News:

MASM32 SDK Description, downloads and other helpful links
MASM32.com New Forum Link
masmforum WebSite

100 to 1 Compressor

Started by Sergiu FUNIERU, February 23, 2010, 11:15:06 PM

Previous topic - Next topic

Rockoon

Quote from: Mirage on August 31, 2010, 03:59:59 PM
Eh couldn't a ratio like that be achieved by the compressor itself having a list or something of chunks of byte sequences that it would map to a smaller byte while still keeping unique? Mind you it would have to take pretty big chunks and the list itself would be pretty large but doing that would seem feasible to me.  :lol

There are more larger sequences than there are smaller sequences and this reality is very dramatic when talking about 100:1.

Think about it for a moment.

How many 100 byte sequences can you compress into 1 byte?  .. only 255 of them, right? (the 256th byte value would indicate that the 100 byte sequence is not in the dictionary)

Now, how many English sentences are 100 bytes or less? Almost all of them, right? Can you even come close to reducing all of English sentences to only 255 sentences?

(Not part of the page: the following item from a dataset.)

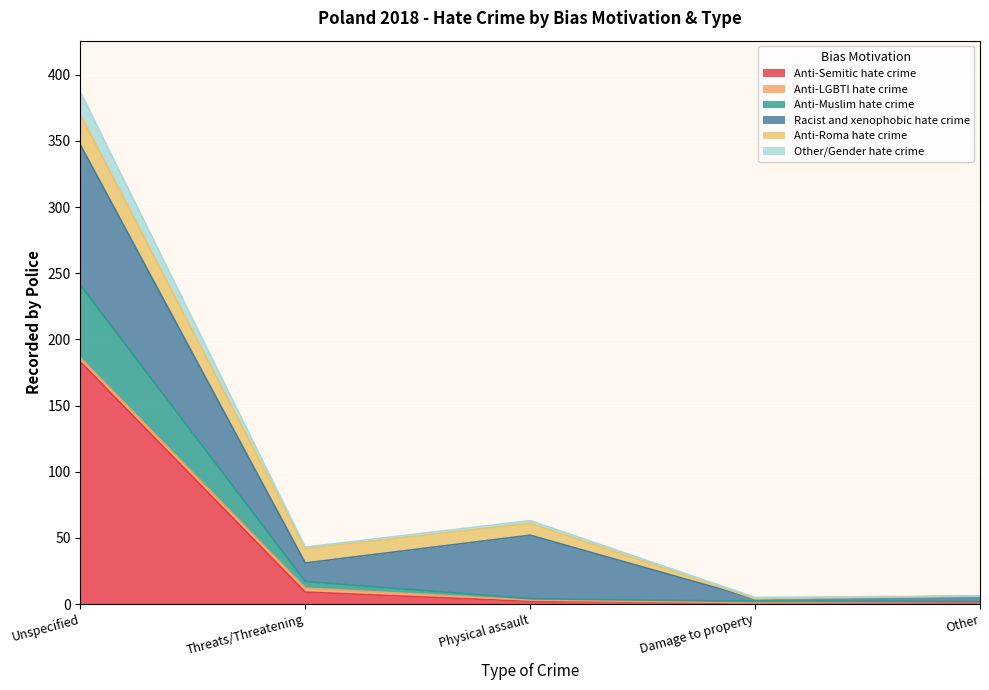

True or false: Anti-Muslim hate crime and Anti-Semitic hate crime cross at least once.

False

http://en.wikipedia.org/wiki/Pigeonhole_principle
When C++ compilers can be coerced to emit rcl and rcr, I *might* consider using one.

Mirage

Not exactly what I was shooting at but okay :P

Rockoon

Quote from: Mirage on September 01, 2010, 07:58:03 PM
Not exactly what I was shooting at but okay :P

It is what you were shooting at. You just dont realize it yet  :bg

The confusion is in the thought that if instead of (100 bytes : 1 byte), that if its (400 bytes : 4 bytes), that it would be different. Its not different at all.

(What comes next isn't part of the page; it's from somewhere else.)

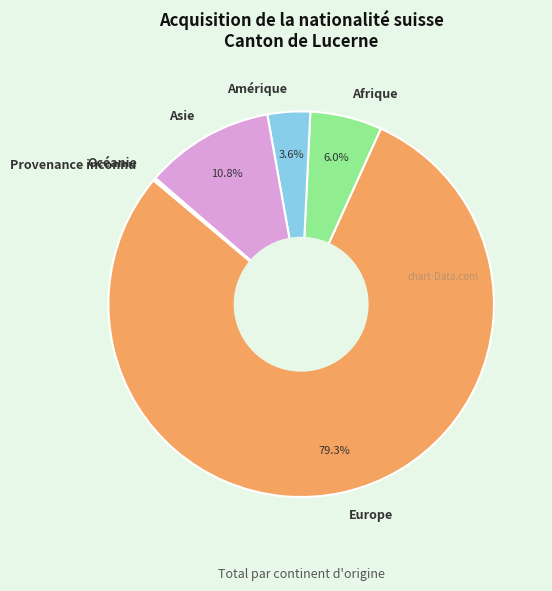

Is there any slice that represents more than half of the pie?

Yes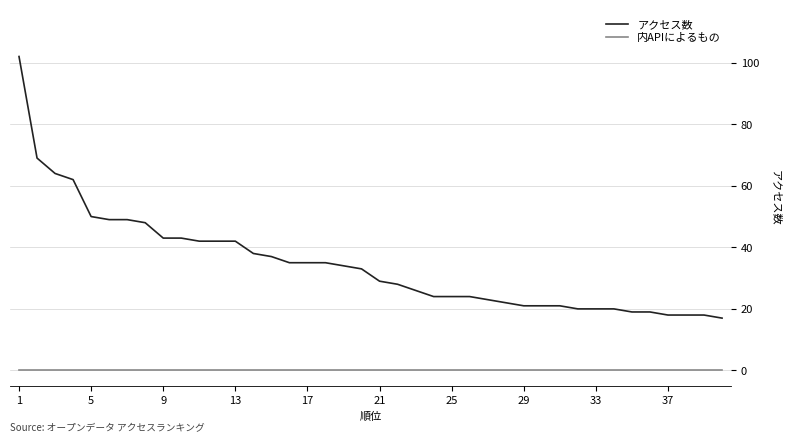

Rank the series by their maximum value, from lowest to highest.

内APIによるもの, アクセス数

The ratio of the number of permutations of 400 bytes to 4 bytes, is the same ratio as the number of permutations of 100 bytes to 1 byte.

There are more 400 byte sequences (a 241 digit number) than there are atoms in the visible universe (an 80 digit number.) A dictionary of 4294967295 pre-stored 400 byte sequences would take 1.7 terabytes of disk space, and still would not be able to attain 100:1 compression on average.

A simple experiment you can perform is to take a largish mp3 file and processes it 2 byte at a time, simply keeping track of whether or not each 16-bit possibility occurs. You will find that all 65536 possibilities occurs in the file. Pigeon Hole Principle in action. Each of 65536 items occur, and cannot therefore be encoded with less than 65536 codes. You will also find that the frequency of each 16-bit value is about the same, so you can't even get away with using shorter codes for more frequent ones.
When C++ compilers can be coerced to emit rcl and rcr, I *might* consider using one.

xandaz

    Well.... i just saw this thread. It kinda got me laughing. Thanks Sergiu.